Spend time in Kaggle competitions more efficently

Posted on 11th Dec, 2015

Question for those who, like me, enjoy participating in Kaggle competitions: Where do you spend most of your time?

For me a lot of time goes into plumbing code. Code that is required to tie all the interesting bits of logic together. Code that does not add anything to the actual solution, but is required to have a working solution.

The first few competitions I started like this:

  1. Start a python script that reads in the data set from the Kaggle competition.
  2. Write some code to extract interesting features from the data.
  3. Set up cross validation to estimate performance on unseen data.
  4. Train a model with general parameters.
  5. Test performance using cross validation.
  6. Repeat with different models, parameters and features.

In practice this meant that there was a "master script" that had the most current implementation, and a couple of copies to variations. This work flow becomes messy really fast. Imagine a folder with 30 scripts where some have do have the "new" features, some don't. Some are still a work in progress from some time ago, but forgotten.

There must be a better solution for this! A more organized way of working. A different way to tackle the problem. It came together when I started thinking in terms of flexible and fixed.
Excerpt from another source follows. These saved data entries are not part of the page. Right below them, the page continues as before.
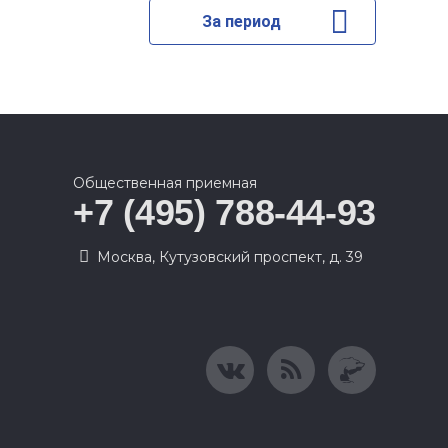
За период
Общественная приемная
+7 (495) 788-44-93
Москва, Кутузовский проспект, д. 39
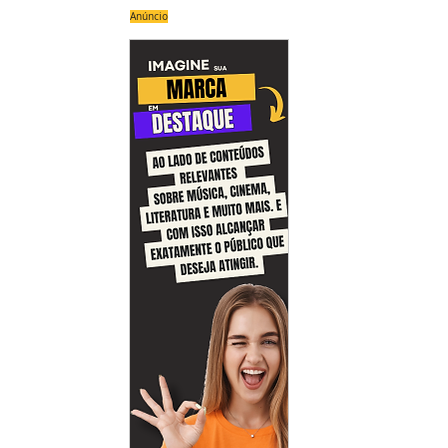
Anúncio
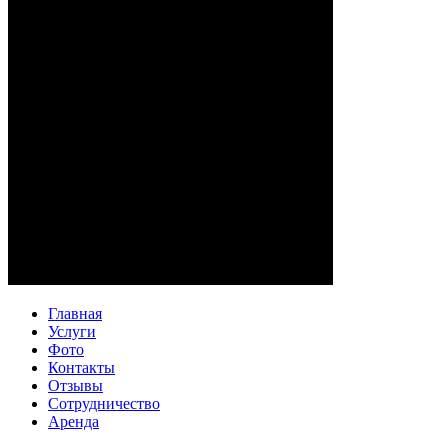
Главная
Услуги
Фото
Контакты
Отзывы
Сотрудничество
Аренда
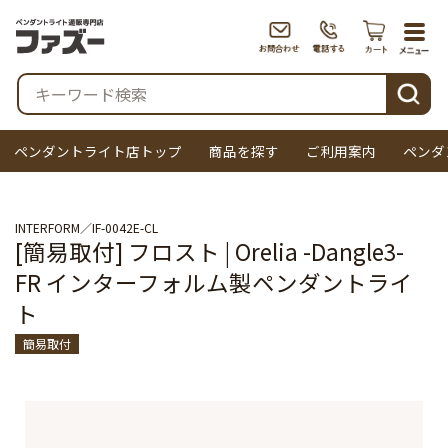
togg
navi
検索
ペンダントライト店トップ
商品を探す
ご利用案内
ペンダ
INTERFORM
IF-0042E-CL
[簡易取付] フロスト | Orelia -Dangle3-
FR インターフォルム製ペンダントライ
ト
簡易取付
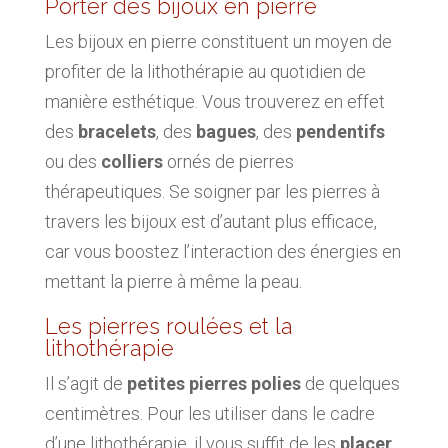
Porter des bijoux en pierre
Les bijoux en pierre constituent un moyen de
profiter de la lithothérapie au quotidien de
manière esthétique. Vous trouverez en effet
des
bracelets
, des
bagues
, des
pendentifs
ou des
colliers
ornés de pierres
thérapeutiques. Se soigner par les pierres à
travers les bijoux est d’autant plus efficace,
car vous boostez l’interaction des énergies en
mettant la pierre à même la peau.
Les pierres roulées et la
lithothérapie
Il s’agit de
petites pierres polies
de quelques
centimètres. Pour les utiliser dans le cadre
d’une lithothérapie, il vous suffit de les
placer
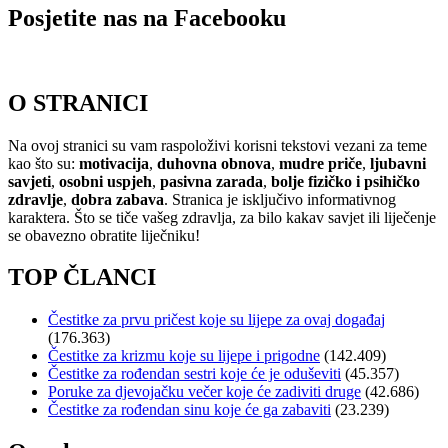
Posjetite nas na Facebooku
O STRANICI
Na ovoj stranici su vam raspoloživi korisni tekstovi vezani za teme
kao što su:
motivacija
,
duhovna obnova
,
mudre priče
,
ljubavni
savjeti
,
osobni uspjeh
,
pasivna zarada
,
bolje fizičko i psihičko
zdravlje
,
dobra zabava
. Stranica je isključivo informativnog
karaktera. Što se tiče vašeg zdravlja, za bilo kakav savjet ili liječenje
se obavezno obratite liječniku!
TOP ČLANCI
Čestitke za prvu pričest koje su lijepe za ovaj događaj
(176.363)
Čestitke za krizmu koje su lijepe i prigodne
(142.409)
Čestitke za rođendan sestri koje će je oduševiti
(45.357)
Poruke za djevojačku večer koje će zadiviti druge
(42.686)
Čestitke za rođendan sinu koje će ga zabaviti
(23.239)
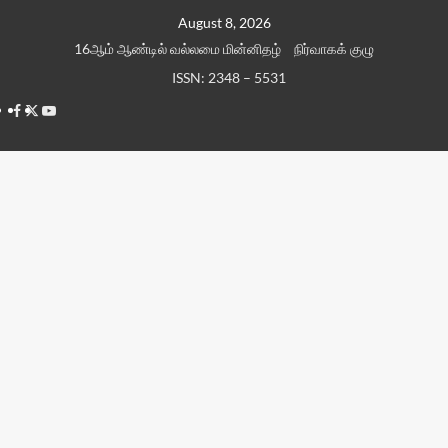
Skip
August 8, 2026
to
16ஆம் ஆண்டில் வல்லமை மின்னிதழ்
நிர்வாகக் குழு
content
ISSN: 2348 – 5531
Facebook
Twitter
Youtube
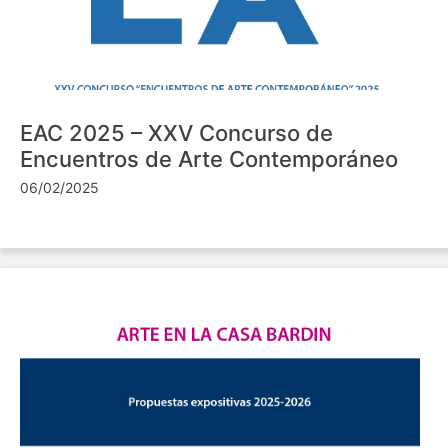
EAC 2025 – XXV Concurso de
Encuentros de Arte Contemporáneo
06/02/2025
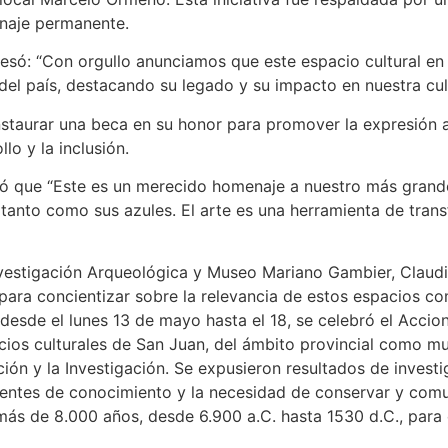
enaje permanente.
esó: “Con orgullo anunciamos que este espacio cultural en
del país, destacando su legado y su impacto en nuestra cul
nstaurar una beca en su honor para promover la expresión 
lo y la inclusión.
só que “Este es un merecido homenaje a nuestro más grande a
i tanto como sus azules. El arte es una herramienta de tran
 Investigación Arqueológica y Museo Mariano Gambier, Claudi
ara concientizar sobre la relevancia de estos espacios co
esde el lunes 13 de mayo hasta el 18, se celebró el Accio
cios culturales de San Juan, del ámbito provincial como mun
ón y la Investigación. Se expusieron resultados de invest
entes de conocimiento y la necesidad de conservar y comuni
ás de 8.000 años, desde 6.900 a.C. hasta 1530 d.C., para c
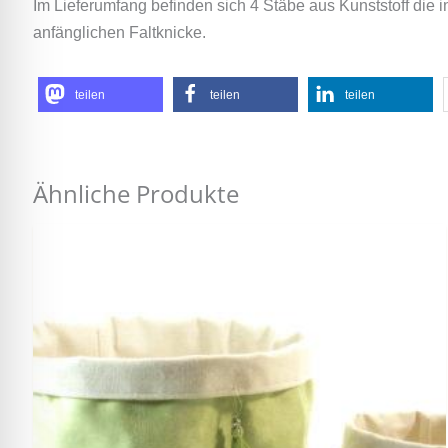
Im Lieferumfang befinden sich 4 Stäbe aus Kunststoff die i
anfänglichen Faltknicke.
teilen
teilen
teilen
Ähnliche Produkte
Dieses
Produkt
weist
mehrere
Varianten
auf.
Die
Optionen
können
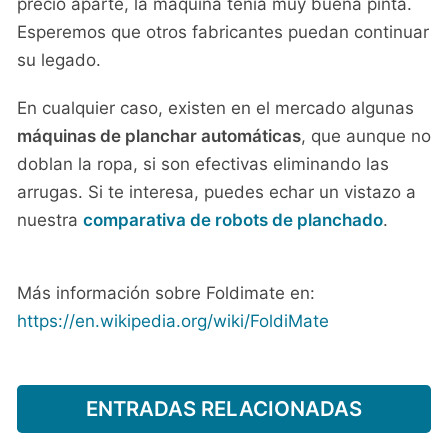
precio aparte, la máquina tenía muy buena pinta.
Esperemos que otros fabricantes puedan continuar
su legado.
En cualquier caso, existen en el mercado algunas
máquinas de planchar automáticas
, que aunque no
doblan la ropa, si son efectivas eliminando las
arrugas. Si te interesa, puedes echar un vistazo a
nuestra
comparativa de robots de planchado
.
Más información sobre Foldimate en:
https://en.wikipedia.org/wiki/FoldiMate
ENTRADAS RELACIONADAS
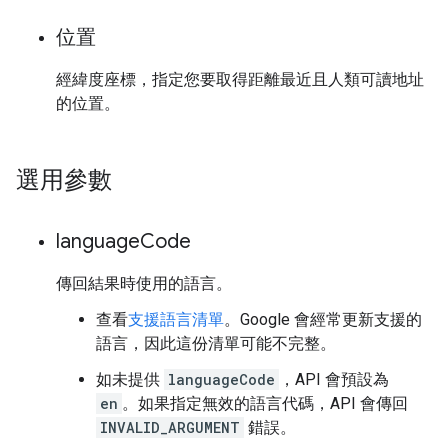
位置
經緯度座標，指定您要取得距離最近且人類可讀地址
的位置。
選用參數
language
Code
傳回結果時使用的語言。
查看
支援語言清單
。Google 會經常更新支援的
語言，因此這份清單可能不完整。
如未提供
languageCode
，API 會預設為
en
。如果指定無效的語言代碼，API 會傳回
INVALID_ARGUMENT
錯誤。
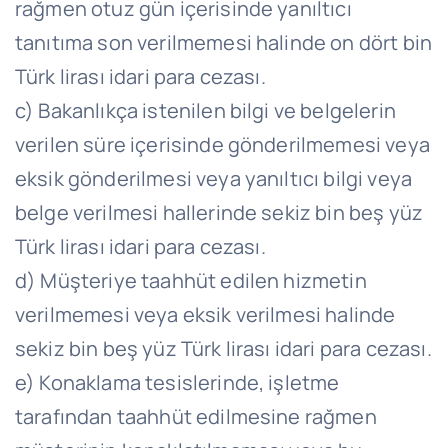
rağmen otuz gün içerisinde yanıltıcı
tanıtıma son verilmemesi halinde on dört bin
Türk lirası idari para cezası.
c) Bakanlıkça istenilen bilgi ve belgelerin
verilen süre içerisinde gönderilmemesi veya
eksik gönderilmesi veya yanıltıcı bilgi veya
belge verilmesi hallerinde sekiz bin beş yüz
Türk lirası idari para cezası.
d) Müşteriye taahhüt edilen hizmetin
verilmemesi veya eksik verilmesi halinde
sekiz bin beş yüz Türk lirası idari para cezası.
e) Konaklama tesislerinde, işletme
tarafından taahhüt edilmesine rağmen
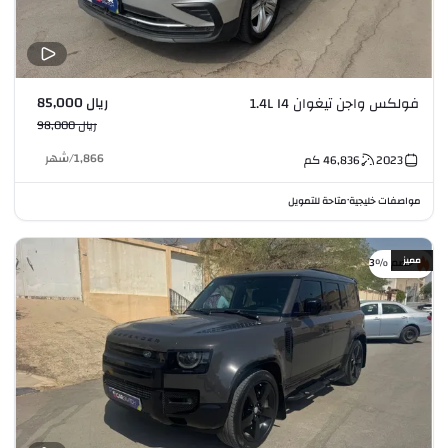
ريال 85,000
فولكس واجن تيغوان 1.4L I4
ريال 98,000
1,866
/
شهر
2023
46,836
كم
مواصفات خليجية
متاحة للتمويل
•
مميز
خصم %3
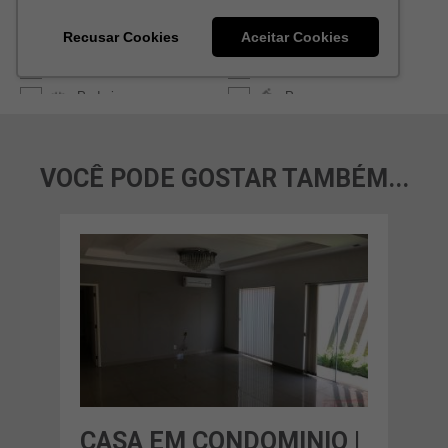
VOCÊ PODE GOSTAR TAMBÉM...
O |
CASA EM CONDOMINIO |
CA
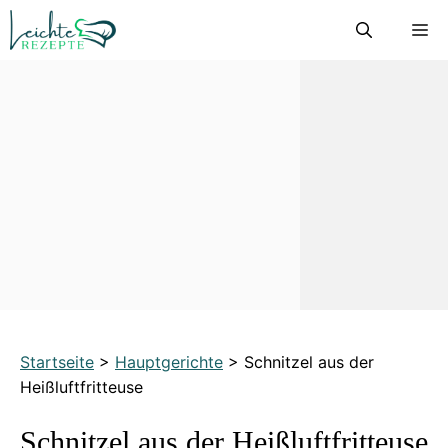
Zum
M
Inhalt
springen
Startseite
>
Hauptgerichte
>
Schnitzel aus der
Heißluftfritteuse
Schnitzel aus der Heißluftfritteuse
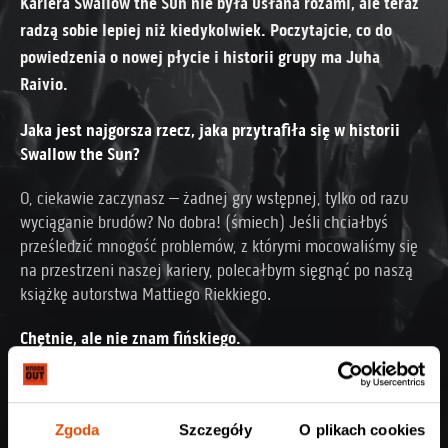
Kariera Swallow the Sun nie była usłana różami, ale teraz
radzą sobie lepiej niż kiedykolwiek. Poczytajcie, co do
powiedzenia o nowej płycie i historii grupy ma Juha
Raivio.
Jaka jest najgorsza rzecz, jaka przytrafiła się w historii
Swallow the Sun?
O, ciekawie zaczynasz – żadnej gry wstępnej, tylko od razu
wyciąganie brudów? No dobra! (śmiech) Jeśli chciałbyś
prześledzić mnogość problemów, z którymi mocowaliśmy się
na przestrzeni naszej kariery, polecałbym sięgnąć po naszą
książkę autorstwa Mattiego Riekkiego.
Chętnie, ale nie znam fińskiego.
No tak… Myślę, że prędzej czy później książka zostanie
przetłumaczona na angielski, trwają nad tym prace! Ale no –
osoby, które miały okazję to czytać, były zszokowane liczbą
Zgoda
Szczegóły
O plikach cookies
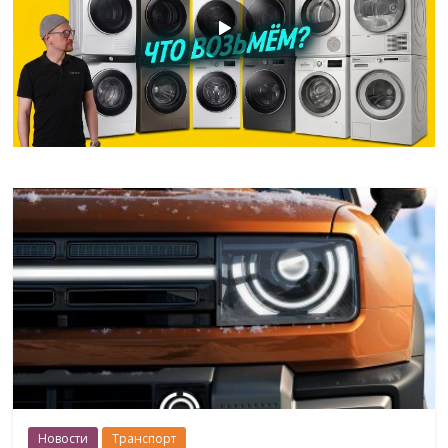
Новости
Транспорт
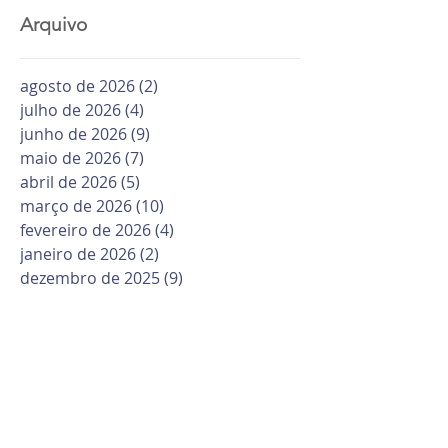
Arquivo
agosto de 2026
(2)
2 posts
julho de 2026
(4)
4 posts
junho de 2026
(9)
9 posts
maio de 2026
(7)
7 posts
abril de 2026
(5)
5 posts
março de 2026
(10)
10 posts
fevereiro de 2026
(4)
4 posts
janeiro de 2026
(2)
2 posts
dezembro de 2025
(9)
9 posts
novembro de 2025
(11)
11 posts
outubro de 2025
(8)
8 posts
setembro de 2025
(13)
13 posts
agosto de 2025
(12)
12 posts
julho de 2025
(7)
7 posts
junho de 2025
(12)
12 posts
maio de 2025
(6)
6 posts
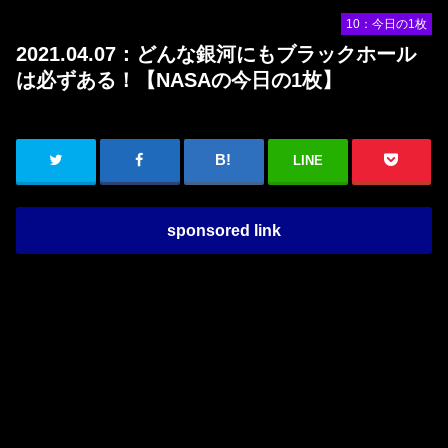
10：今日の1枚
2021.04.07：どんな銀河にもブラックホール
は必ずある！【NASAの今日の1枚】
LINE
sponsored link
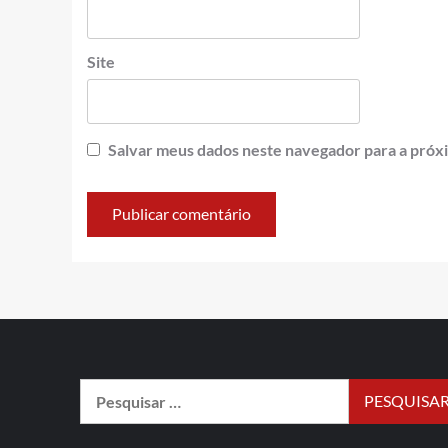
Site
Salvar meus dados neste navegador para a próx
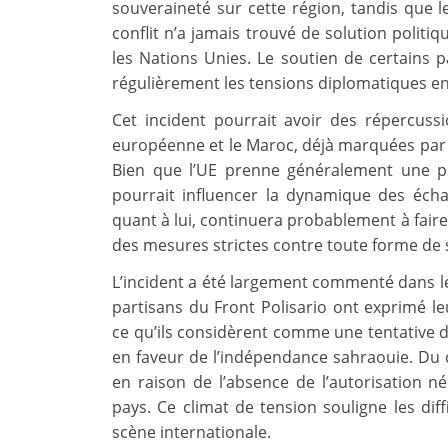
souveraineté sur cette région, tandis que l
conflit n’a jamais trouvé de solution politi
les Nations Unies. Le soutien de certains 
régulièrement les tensions diplomatiques en
Cet incident pourrait avoir des répercussi
européenne et le Maroc, déjà marquées par d
Bien que l’UE prenne généralement une pos
pourrait influencer la dynamique des écha
quant à lui, continuera probablement à faire 
des mesures strictes contre toute forme de s
L’incident a été largement commenté dans le
partisans du Front Polisario ont exprimé le
ce qu’ils considèrent comme une tentative de
en faveur de l’indépendance sahraouie. Du cô
en raison de l’absence de l’autorisation n
pays. Ce climat de tension souligne les diffi
scène internationale.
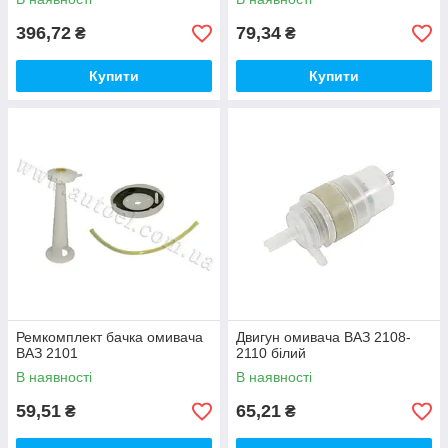
396,72
79,34
₴
₴
Купити
Купити
Ремкомплект бачка омивача
Двигун омивача ВАЗ 2108-
ВАЗ 2101
2110 білий
В наявності
В наявності
59,51
65,21
₴
₴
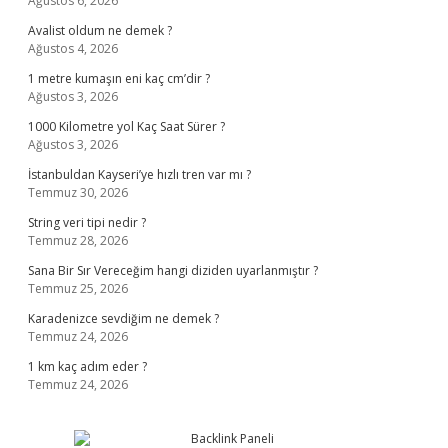
Ağustos 6, 2026
Avalist oldum ne demek ?
Ağustos 4, 2026
1 metre kumaşın eni kaç cm’dir ?
Ağustos 3, 2026
1000 Kilometre yol Kaç Saat Sürer ?
Ağustos 3, 2026
İstanbuldan Kayseri’ye hızlı tren var mı ?
Temmuz 30, 2026
String veri tipi nedir ?
Temmuz 28, 2026
Sana Bir Sır Vereceğim hangi diziden uyarlanmıştır ?
Temmuz 25, 2026
Karadenizce sevdiğim ne demek ?
Temmuz 24, 2026
1 km kaç adım eder ?
Temmuz 24, 2026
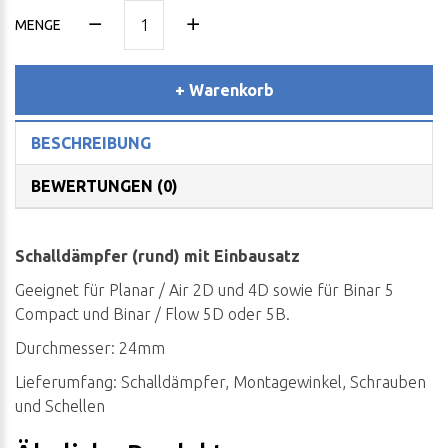
MENGE
+ Warenkorb
BESCHREIBUNG
BEWERTUNGEN (0)
Schalldämpfer (rund) mit Einbausatz
Geeignet für Planar / Air 2D und 4D sowie für Binar 5
Compact und Binar / Flow 5D oder 5B.
Durchmesser: 24mm
Lieferumfang: Schalldämpfer, Montagewinkel, Schrauben
und Schellen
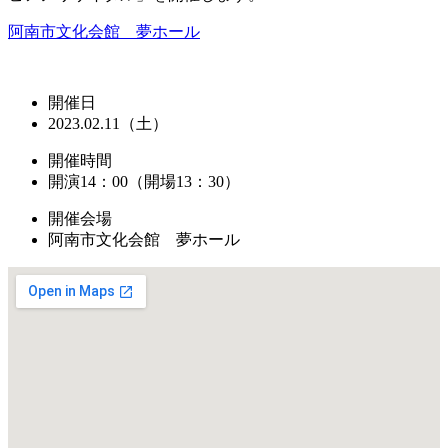
阿南市文化会館 夢ホール
開催日
2023.02.11（土）
開催時間
開演14：00（開場13：30）
開催会場
阿南市文化会館 夢ホール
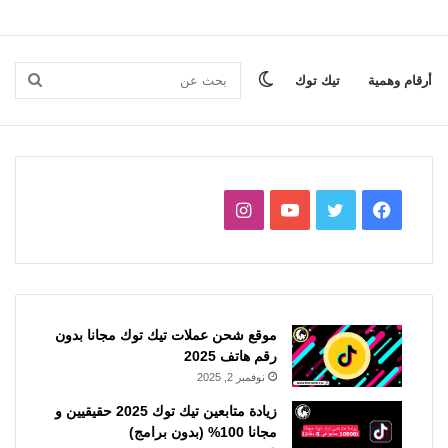
الوضع
بحث
أرقام وهمية
تيك توك
المظلم
عن
فيسبوك
تويتر
يوتيوب
انستقرام
موقع شحن عملات تيك توك مجانا بدون
رقم هاتف 2025
نوفمبر 2, 2025
زيادة متابعين تيك توك 2025 حقيقيين و
مجانا 100% (بدون برامج)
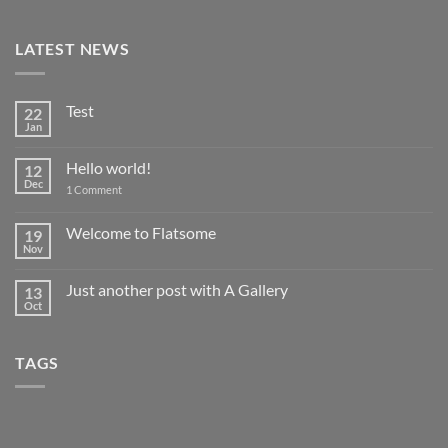
LATEST NEWS
Test
22
Jan
No
Comments
on
Hello world!
12
Test
Dec
on
1 Comment
Hello
world!
Welcome to Flatsome
19
Nov
No
Comments
on
Just another post with A Gallery
13
Welcome
to
Oct
No
Flatsome
Comments
on
Just
TAGS
another
post
with
A
Gallery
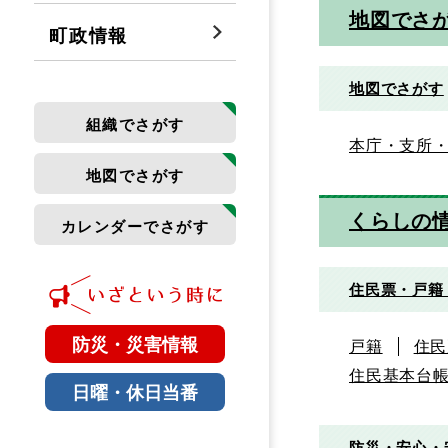
地図でさ
町政情報
地図でさがす
組織でさがす
本庁・支所
地図でさがす
くらしの
カレンダーでさがす
住民票・戸籍
防災・災害情報
戸籍
住民
住民基本台
日曜・休日当番
防災・安心・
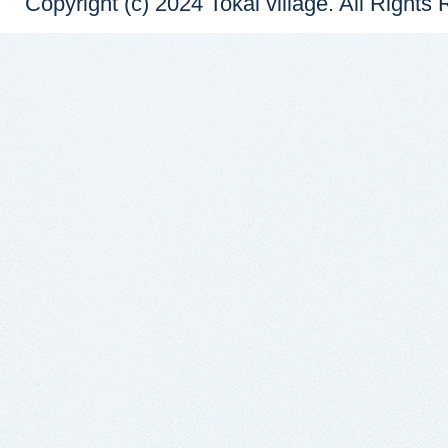
Copyright (c) 2024 Tokai village. All Rights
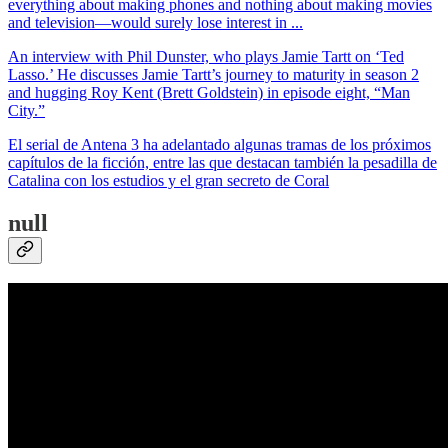
everything about making phones and nothing about making movies
and television—would surely lose interest in ...
An interview with Phil Dunster, who plays Jamie Tartt on ‘Ted
Lasso.’ He discusses Jamie Tartt’s journey to maturity in season 2
and hugging Roy Kent (Brett Goldstein) in episode eight, “Man
City.”
El serial de Antena 3 ha adelantado algunas tramas de los próximos
capítulos de la ficción, entre las que destacan también la pesadilla de
Catalina con los estudios y el gran secreto de Coral
null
What is flexible in the steps above? Reading in the raw data, processing it to get an interesting feature vector. What model, with which parameters must be trained. What is fixed? The fact that there are features, that there is a model. The error metric that is used to define performance. Using cross validation to estimate performance on unseen data.

So I wrote a python class that accepts two parameters: the path to the feature and target vectors in Numpy .npz files, and a model that behaves like a sklearn model (it has fit() and predict() functions). The class reads the feature and target vector in, splits it up in folds, trains the model, tests it, and returns the error on the test folds. This saves me a lot of time. Time I can spend on thinking about new features and testing different models.

Sometimes the simple ideas are the ones that help you the most.